Reproduce the line that holds "right hip: (1112, 563)" together with all the lines after it up to the end of the entries.

* [INPUT FOR THIS TASK]
* * *

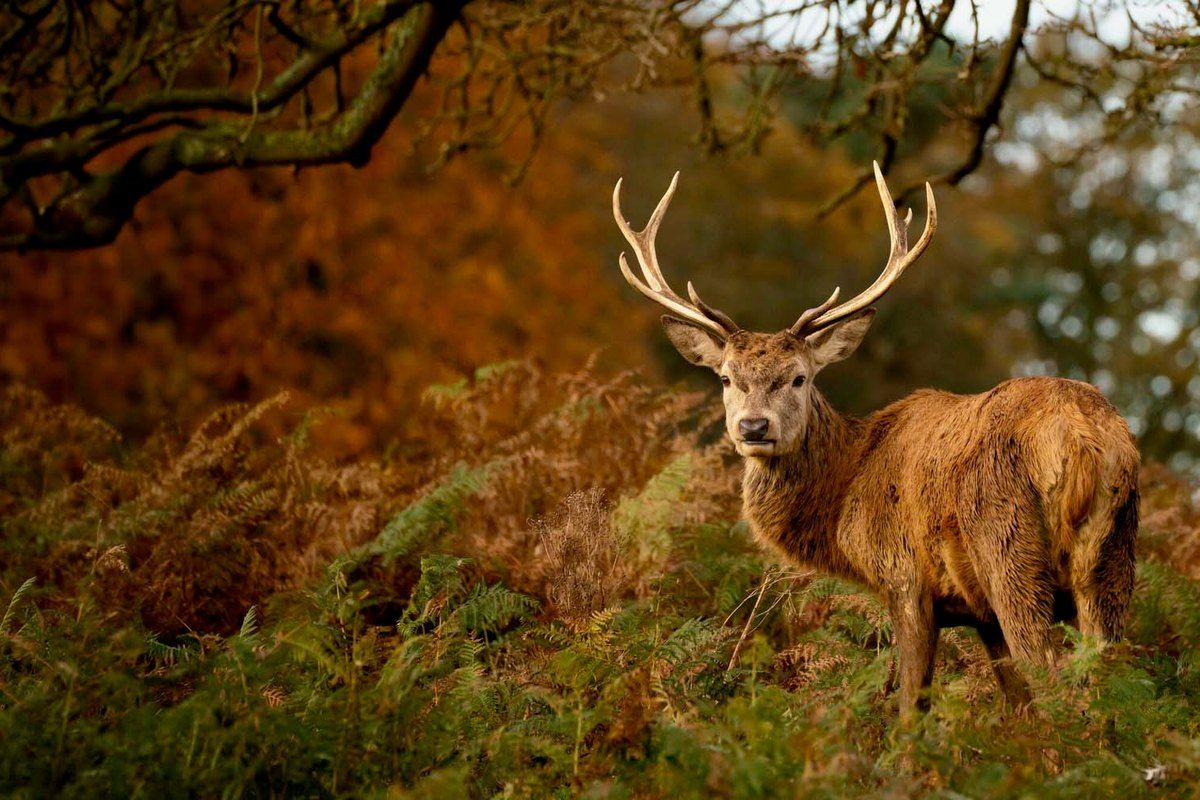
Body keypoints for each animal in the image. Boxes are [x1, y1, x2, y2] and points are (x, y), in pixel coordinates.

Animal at [611, 163, 1140, 715]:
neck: (846, 492)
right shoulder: (979, 614)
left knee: (1057, 680)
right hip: (1112, 563)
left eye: (799, 377)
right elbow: (1017, 705)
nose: (754, 427)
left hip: (1010, 550)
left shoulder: (905, 579)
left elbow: (911, 709)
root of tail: (1083, 441)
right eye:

* * *

* [SOLUTION]
right hip: (1112, 563)
left eye: (799, 377)
right elbow: (1017, 705)
nose: (754, 427)
left hip: (1010, 550)
left shoulder: (905, 579)
left elbow: (911, 709)
root of tail: (1083, 441)
right eye:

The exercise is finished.